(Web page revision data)

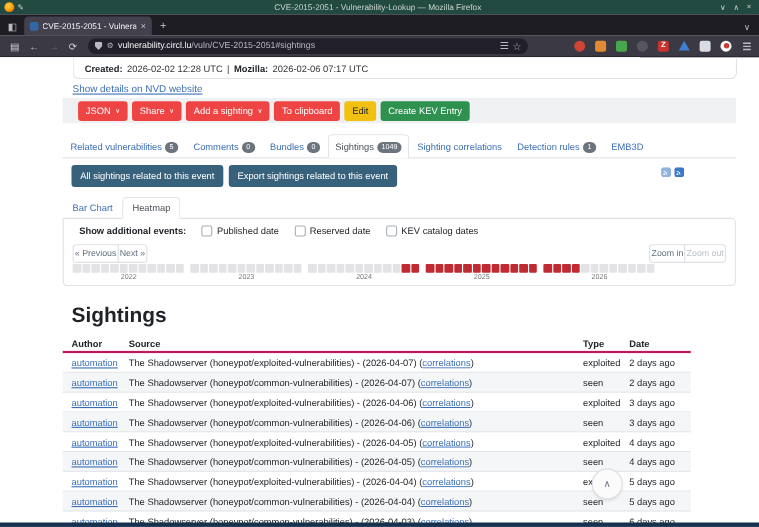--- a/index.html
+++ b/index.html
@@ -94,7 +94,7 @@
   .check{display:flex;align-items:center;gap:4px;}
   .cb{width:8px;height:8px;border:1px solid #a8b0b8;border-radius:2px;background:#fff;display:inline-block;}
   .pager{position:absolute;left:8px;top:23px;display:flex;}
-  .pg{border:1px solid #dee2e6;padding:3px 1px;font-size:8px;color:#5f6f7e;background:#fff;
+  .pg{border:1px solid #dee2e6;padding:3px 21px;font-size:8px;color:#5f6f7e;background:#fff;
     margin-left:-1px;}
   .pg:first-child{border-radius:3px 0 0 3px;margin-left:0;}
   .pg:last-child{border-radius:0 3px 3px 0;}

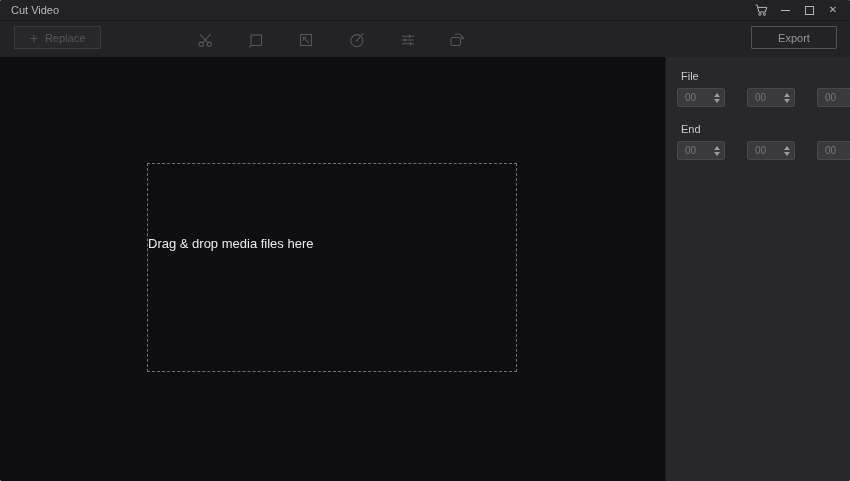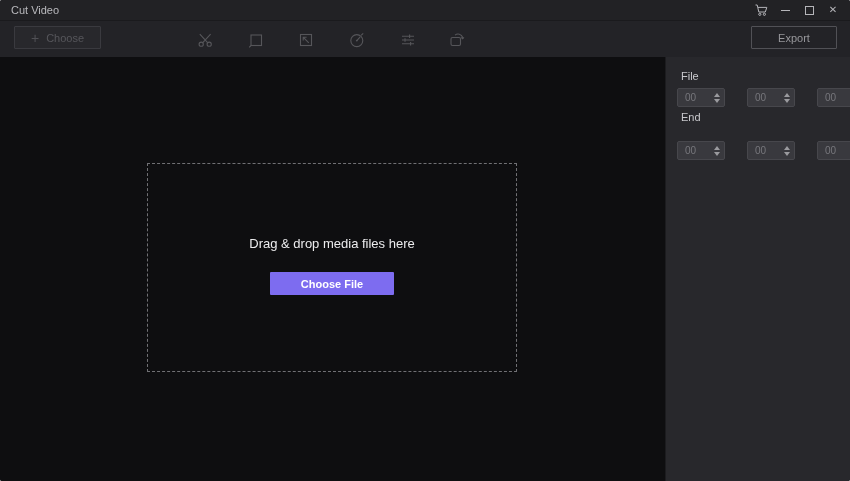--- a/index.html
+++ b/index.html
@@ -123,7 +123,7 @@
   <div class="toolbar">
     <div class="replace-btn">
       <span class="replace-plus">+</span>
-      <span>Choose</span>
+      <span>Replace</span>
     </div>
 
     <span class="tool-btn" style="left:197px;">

--

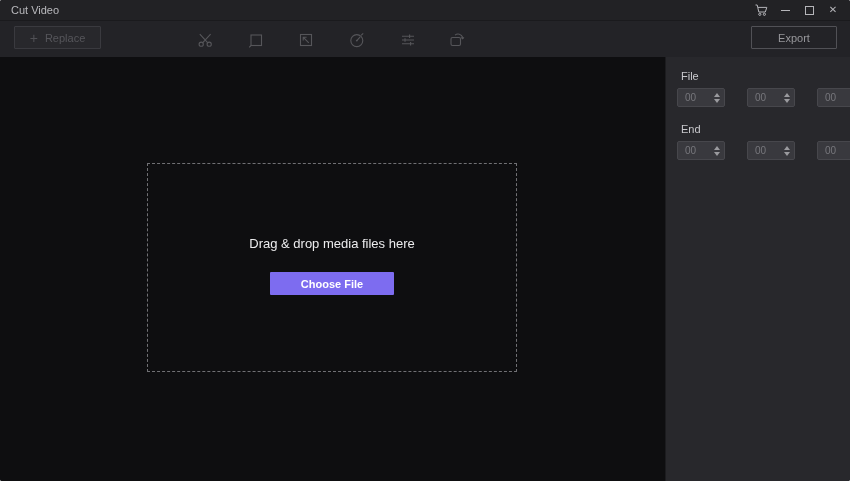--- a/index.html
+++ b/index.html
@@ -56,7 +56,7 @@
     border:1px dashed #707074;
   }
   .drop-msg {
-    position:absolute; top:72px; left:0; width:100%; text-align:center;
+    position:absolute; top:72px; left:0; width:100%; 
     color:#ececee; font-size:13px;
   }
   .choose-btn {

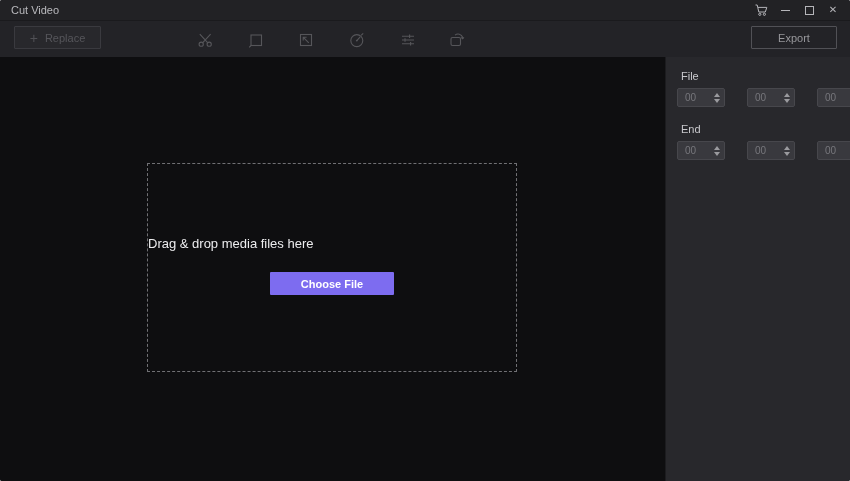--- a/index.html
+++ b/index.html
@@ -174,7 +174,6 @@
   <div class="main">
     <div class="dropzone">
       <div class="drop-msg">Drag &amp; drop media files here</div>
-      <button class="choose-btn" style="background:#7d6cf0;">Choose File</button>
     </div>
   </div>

Exercise instructions
Give the number of lines above in which the word "radius" appears, and nothing more.

Expected answer
3